Without early treatment, Chagas disease can cause heart failure
WEDNESDAY, April 19, 2017 (HealthDay News) -- Chagas disease, caused by the parasite Trypanosoma cruzi and transmitted by the triatomine bug, is a public health concern in the United States, according to the Drugs for Neglected Diseases Initiative (DNDi).
Investigators tested 4,755 Latin American-born residents of Los Angeles County in California, and found that 1.24 percent had Chagas disease, which can cause life-threatening heart damage if not treated early. "Less than 1 percent with the infection are receiving treatment for Chagas disease," according to study author Sheba Meymandi, M.D., director of the Center of Excellence for Chagas Disease at the Olive View-University of California Los Angeles Medical Center.

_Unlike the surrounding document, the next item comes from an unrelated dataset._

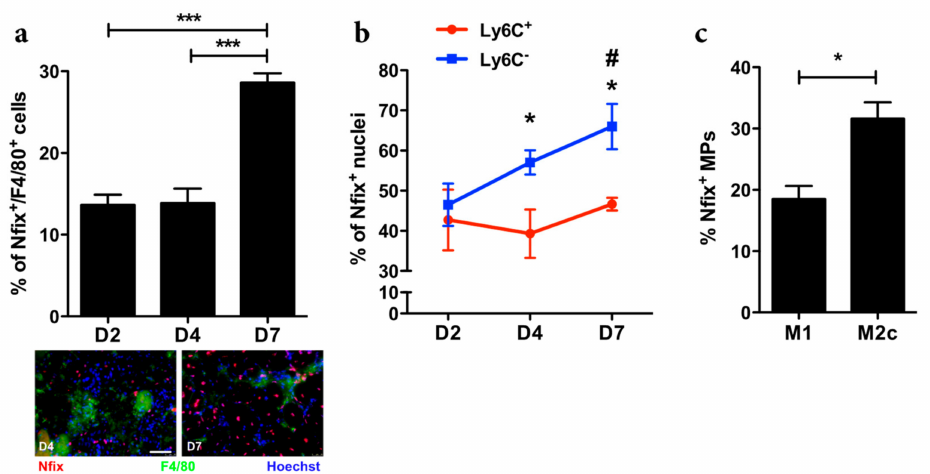
Figure 1. Nfix is mainly expressed by anti-inflammatory MPs. ( a ) Percentage of F4 / 80 + MPs positive for Nfix in Tibialis Anterior muscles (TA) of WT mice injected by CTX at D2, D4 and D7, post-injury. Immunostaining for F4 / 80 (green), Nfix (red) and DAPI (blue) at D4 and D7 after CTX injection; ( b ) Percentage of Ly6C + and Ly6C - sorted MPs positive for Nfix in TA muscles of WT mice injected by CTX at D2, D4 and D7 post-injury; ( c ) Percentage of Nfix + MPs after M1 and M2c polarization (with IFN γ and IL10, respectively). * p < 0.05; *** p < 0.001; for (b) * p < 0.05 Ly6C + vs. Ly6C + at D4 and D7; # p < 0.05 Ly6C − D7 vs. D2. Results are means ± SEM of at least three independent experiments.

The new study suggests there are about 30,000 people in the Los Angeles area with Chagas. It also supports a U.S. Centers for Disease Control and Prevention estimate that about 300,000 people in the United States are living with Chagas disease, the investigators said.
"Without treatment, many Chagas patients are at risk of a 'silent death' due to heart failure," Meymandi said in a DNDi news release. "Our study demonstrates the need for similar research in other states, and underscores the critical importance of early detection and treatment to tackle this public health challenge in the U.S."